I have recently seen some employment applications that include a request for the applicant to provide information in some form regarding the need for reasonable accommodations to perform the functions of the job being applied for.  Although employers are always allowed to ask applicants about their ability to perform the job, according to the EEOC, employers are not allowed to ask all applicants whether they will need reasonable accommodation to perform the functions of the job, and doing so violates the Americans with Disabilities Act.  If the job application used by your business requests such information, you should remove that language from the application form.  Employers are allowed, however, to ask applicants whether they need accommodations for the hiring process.  Additionally, if an employer knows that an applicant has a disability, either because the disability is obvious or because the applicant volunteered the information to the employer, the employer can then ask that particular applicant about the need for accommodation.  Further, once a conditional offer of employment is made to an applicant, an employer may ask that applicant about the need for accommodation, as well as other disability and medical related questions.

EEOC Issues Resource Document on Leave as a Reasonable Accommodation that is… somewhat helpful

Craig Carter       

On Monday of this week, the EEOC issued what it calls a “Resource Document” related to employer-provided leave as a reasonable accommodation under the ADA.  The document can be found here:  This document confirms that the EEOC is serious about enforcing its position that unpaid leave is a form of reasonable accommodation for an employee with a disability under the ADA.  It also contains some helpful guidance regarding the EEOC’s positions on this matter.  The document points out that disabled employees who request leave provided under employer policies cannot be subjected to stricter requirements than are applied to non-disabled employees.  For example, the EEOC’s position is that an employer that routinely allows employees to take a few days of annual leave without any explanation of how the leave will be used should not deny annual leave to a disabled employee who specifically states the leave is needed for purposes related to the disability.  The document also confirms that an employer should not penalize a disabled employee for use of leave as an accommodation, such as on performance evaluations or under employer absence policies.  The document further reminds employers that they must consider granting reasonable accommodations to allow a disabled employee to return to work after taking leave, such as modification of the employee’s work space or schedule, or reassignment to a vacant position, and EEOC takes the position that the employer must allow the employee to return to his or her original position after taking leave unless doing so would be an undue hardship.

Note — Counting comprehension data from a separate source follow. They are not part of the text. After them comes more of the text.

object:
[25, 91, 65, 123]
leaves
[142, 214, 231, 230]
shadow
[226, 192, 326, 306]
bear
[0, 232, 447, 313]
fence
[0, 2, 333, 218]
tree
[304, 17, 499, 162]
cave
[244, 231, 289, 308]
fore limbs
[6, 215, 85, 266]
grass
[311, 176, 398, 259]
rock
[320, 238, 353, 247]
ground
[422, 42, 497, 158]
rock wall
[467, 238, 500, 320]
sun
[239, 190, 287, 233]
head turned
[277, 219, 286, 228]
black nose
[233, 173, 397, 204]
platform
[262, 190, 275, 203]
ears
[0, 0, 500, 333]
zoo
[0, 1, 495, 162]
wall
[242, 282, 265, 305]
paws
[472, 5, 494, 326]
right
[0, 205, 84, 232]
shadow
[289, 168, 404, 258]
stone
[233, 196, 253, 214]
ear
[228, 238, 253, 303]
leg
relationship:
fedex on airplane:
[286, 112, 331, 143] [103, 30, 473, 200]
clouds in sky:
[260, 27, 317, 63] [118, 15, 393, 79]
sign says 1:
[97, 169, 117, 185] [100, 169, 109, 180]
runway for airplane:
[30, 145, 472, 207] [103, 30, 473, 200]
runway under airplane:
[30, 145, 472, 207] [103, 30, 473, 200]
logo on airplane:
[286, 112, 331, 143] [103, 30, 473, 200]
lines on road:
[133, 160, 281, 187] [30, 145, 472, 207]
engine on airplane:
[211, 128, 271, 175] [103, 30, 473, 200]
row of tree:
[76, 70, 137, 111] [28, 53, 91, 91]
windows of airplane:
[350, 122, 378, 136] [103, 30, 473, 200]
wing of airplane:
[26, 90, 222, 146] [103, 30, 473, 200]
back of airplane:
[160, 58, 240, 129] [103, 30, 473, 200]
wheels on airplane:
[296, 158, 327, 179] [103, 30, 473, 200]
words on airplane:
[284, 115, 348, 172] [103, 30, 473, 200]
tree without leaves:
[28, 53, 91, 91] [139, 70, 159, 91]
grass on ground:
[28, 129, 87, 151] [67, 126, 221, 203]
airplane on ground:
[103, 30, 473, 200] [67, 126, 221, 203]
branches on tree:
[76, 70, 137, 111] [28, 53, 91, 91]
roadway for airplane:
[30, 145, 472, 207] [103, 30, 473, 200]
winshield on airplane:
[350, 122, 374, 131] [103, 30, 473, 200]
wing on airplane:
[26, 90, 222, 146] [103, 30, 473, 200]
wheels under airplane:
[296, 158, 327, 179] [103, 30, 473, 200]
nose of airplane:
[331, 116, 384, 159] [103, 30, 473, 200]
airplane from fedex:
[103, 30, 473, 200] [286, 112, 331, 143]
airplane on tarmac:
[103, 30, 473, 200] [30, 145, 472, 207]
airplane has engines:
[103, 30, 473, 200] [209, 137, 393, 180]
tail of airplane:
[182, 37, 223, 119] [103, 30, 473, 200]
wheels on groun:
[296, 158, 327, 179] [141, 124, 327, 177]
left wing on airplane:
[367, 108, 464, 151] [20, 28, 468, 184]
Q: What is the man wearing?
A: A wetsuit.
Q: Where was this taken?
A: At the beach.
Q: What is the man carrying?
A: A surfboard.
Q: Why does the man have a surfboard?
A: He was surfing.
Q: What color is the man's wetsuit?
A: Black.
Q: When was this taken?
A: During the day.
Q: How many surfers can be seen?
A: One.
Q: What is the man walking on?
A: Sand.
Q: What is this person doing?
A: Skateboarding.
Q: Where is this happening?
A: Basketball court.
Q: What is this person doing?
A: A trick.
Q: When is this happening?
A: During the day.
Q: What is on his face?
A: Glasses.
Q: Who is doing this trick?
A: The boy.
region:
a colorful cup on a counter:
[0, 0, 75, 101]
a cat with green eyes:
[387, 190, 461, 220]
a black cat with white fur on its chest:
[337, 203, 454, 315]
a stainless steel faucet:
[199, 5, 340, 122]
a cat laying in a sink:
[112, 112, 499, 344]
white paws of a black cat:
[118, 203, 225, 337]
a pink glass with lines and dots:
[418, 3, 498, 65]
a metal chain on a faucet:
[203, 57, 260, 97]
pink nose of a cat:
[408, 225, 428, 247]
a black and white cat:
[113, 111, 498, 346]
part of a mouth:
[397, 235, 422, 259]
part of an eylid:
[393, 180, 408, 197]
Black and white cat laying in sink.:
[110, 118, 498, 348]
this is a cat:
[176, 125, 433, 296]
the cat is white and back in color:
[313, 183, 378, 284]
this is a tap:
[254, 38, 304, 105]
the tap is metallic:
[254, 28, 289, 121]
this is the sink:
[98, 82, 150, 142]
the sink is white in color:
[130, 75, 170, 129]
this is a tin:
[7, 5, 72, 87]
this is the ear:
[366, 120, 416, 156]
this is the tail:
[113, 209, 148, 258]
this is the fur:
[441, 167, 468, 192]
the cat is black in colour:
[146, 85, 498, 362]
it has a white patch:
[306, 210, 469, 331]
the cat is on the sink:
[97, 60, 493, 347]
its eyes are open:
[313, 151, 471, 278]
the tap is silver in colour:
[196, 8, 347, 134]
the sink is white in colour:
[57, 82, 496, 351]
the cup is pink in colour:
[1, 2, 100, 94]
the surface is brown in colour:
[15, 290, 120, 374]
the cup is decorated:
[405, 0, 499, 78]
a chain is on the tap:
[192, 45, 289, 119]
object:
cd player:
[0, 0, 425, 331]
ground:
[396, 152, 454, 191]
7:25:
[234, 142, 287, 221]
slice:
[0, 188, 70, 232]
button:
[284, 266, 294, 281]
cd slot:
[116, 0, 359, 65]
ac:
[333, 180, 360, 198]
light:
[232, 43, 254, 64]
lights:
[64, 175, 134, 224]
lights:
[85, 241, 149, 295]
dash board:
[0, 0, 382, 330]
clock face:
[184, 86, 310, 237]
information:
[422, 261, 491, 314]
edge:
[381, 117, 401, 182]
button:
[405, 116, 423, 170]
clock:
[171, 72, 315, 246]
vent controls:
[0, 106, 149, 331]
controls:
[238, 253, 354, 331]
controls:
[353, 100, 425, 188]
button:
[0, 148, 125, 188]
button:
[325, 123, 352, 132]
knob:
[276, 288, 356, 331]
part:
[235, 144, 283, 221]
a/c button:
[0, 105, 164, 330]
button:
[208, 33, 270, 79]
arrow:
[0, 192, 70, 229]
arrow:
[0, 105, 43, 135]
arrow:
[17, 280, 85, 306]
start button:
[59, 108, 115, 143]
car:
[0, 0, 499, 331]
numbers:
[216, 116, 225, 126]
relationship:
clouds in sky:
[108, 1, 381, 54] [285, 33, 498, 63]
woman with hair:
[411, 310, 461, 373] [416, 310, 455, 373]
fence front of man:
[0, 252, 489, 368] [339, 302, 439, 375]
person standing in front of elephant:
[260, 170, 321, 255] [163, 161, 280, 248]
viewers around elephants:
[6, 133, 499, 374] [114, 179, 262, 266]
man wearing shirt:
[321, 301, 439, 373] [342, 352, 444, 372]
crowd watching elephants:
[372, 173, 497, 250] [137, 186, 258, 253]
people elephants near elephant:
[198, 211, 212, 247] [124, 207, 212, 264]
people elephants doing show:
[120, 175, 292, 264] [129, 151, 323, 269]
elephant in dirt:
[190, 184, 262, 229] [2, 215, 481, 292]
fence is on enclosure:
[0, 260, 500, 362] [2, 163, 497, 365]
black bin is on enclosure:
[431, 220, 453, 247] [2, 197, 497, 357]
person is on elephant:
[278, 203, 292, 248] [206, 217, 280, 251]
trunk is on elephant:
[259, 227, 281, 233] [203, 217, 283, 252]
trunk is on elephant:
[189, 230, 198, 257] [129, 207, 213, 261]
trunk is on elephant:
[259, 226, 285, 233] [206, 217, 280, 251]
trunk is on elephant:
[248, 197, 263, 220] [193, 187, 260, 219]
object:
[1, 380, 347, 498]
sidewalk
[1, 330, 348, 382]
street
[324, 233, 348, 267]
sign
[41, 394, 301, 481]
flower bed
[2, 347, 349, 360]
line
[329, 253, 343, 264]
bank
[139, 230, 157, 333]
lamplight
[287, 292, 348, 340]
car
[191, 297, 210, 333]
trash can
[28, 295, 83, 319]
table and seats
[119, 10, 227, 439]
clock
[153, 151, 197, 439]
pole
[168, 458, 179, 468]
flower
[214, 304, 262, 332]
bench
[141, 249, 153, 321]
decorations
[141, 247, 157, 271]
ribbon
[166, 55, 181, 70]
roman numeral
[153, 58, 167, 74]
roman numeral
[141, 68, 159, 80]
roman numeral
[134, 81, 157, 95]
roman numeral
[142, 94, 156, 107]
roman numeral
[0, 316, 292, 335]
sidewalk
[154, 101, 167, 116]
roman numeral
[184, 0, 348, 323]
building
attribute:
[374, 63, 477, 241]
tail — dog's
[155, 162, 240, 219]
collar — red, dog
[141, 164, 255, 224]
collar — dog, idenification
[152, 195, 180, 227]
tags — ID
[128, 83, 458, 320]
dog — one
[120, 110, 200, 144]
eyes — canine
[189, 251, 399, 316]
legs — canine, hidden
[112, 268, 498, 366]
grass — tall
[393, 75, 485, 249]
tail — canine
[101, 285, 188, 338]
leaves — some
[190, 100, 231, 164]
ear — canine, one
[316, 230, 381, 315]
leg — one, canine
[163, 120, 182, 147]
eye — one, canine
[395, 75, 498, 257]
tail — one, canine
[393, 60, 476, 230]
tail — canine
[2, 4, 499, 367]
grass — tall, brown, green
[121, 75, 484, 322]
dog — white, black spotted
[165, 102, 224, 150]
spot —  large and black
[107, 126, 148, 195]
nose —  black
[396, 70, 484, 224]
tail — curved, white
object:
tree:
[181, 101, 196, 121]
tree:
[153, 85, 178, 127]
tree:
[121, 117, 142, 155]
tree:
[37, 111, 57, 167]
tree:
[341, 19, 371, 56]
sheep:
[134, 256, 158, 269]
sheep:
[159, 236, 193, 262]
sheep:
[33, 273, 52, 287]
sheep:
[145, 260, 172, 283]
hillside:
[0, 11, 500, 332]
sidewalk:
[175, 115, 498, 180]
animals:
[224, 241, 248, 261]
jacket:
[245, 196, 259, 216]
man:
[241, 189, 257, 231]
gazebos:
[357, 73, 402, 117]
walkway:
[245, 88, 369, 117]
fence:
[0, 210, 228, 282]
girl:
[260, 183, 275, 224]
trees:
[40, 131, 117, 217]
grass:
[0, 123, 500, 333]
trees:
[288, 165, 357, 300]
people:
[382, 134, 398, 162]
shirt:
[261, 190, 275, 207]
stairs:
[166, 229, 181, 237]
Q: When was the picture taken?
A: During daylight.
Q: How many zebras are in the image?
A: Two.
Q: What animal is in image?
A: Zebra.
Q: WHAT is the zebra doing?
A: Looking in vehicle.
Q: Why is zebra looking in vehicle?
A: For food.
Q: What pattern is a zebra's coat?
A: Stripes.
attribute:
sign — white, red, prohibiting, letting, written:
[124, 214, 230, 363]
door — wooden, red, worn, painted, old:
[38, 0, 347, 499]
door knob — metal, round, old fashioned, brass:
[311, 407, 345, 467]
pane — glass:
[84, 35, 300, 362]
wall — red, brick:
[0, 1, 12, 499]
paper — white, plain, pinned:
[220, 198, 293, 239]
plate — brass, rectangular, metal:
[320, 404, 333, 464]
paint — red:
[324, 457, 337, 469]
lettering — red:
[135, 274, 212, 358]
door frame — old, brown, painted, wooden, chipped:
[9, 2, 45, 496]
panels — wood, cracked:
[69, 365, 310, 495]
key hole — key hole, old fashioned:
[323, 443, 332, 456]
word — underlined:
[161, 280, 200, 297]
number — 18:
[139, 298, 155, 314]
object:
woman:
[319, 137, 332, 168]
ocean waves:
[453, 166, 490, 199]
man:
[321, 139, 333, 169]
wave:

Although the above guidance is somewhat helpful, what stands out the most to me is what the document does not say: how much leave an employer is required to grant a disabled employee as a reasonable accommodation.  While the FMLA provides for a fairly clear cut 12 weeks of leave within a 12 month period, the EEOC does not place any such limitations on how much leave is required under the ADA.  The EEOC’s document makes a point of instructing employers that additional leave beyond the 12 weeks granted under the FMLA can be a required accommodation, but does not give any clear guidance as to how much additional leave must be granted.  What that says to me is, any time an employer denies an employee’s request for additional unpaid leave as an accommodation under the ADA, the employer must be able to articulate how the additional leave would create an undue hardship on the employer’s business.  It is some consolation, however, that the federal Fifth Circuit Court of Appeals, which decides federal employment cases coming out of Texas, appears to take a more restrictive view than the EEOC of when and how much leave is required to be granted as a reasonable accommodation.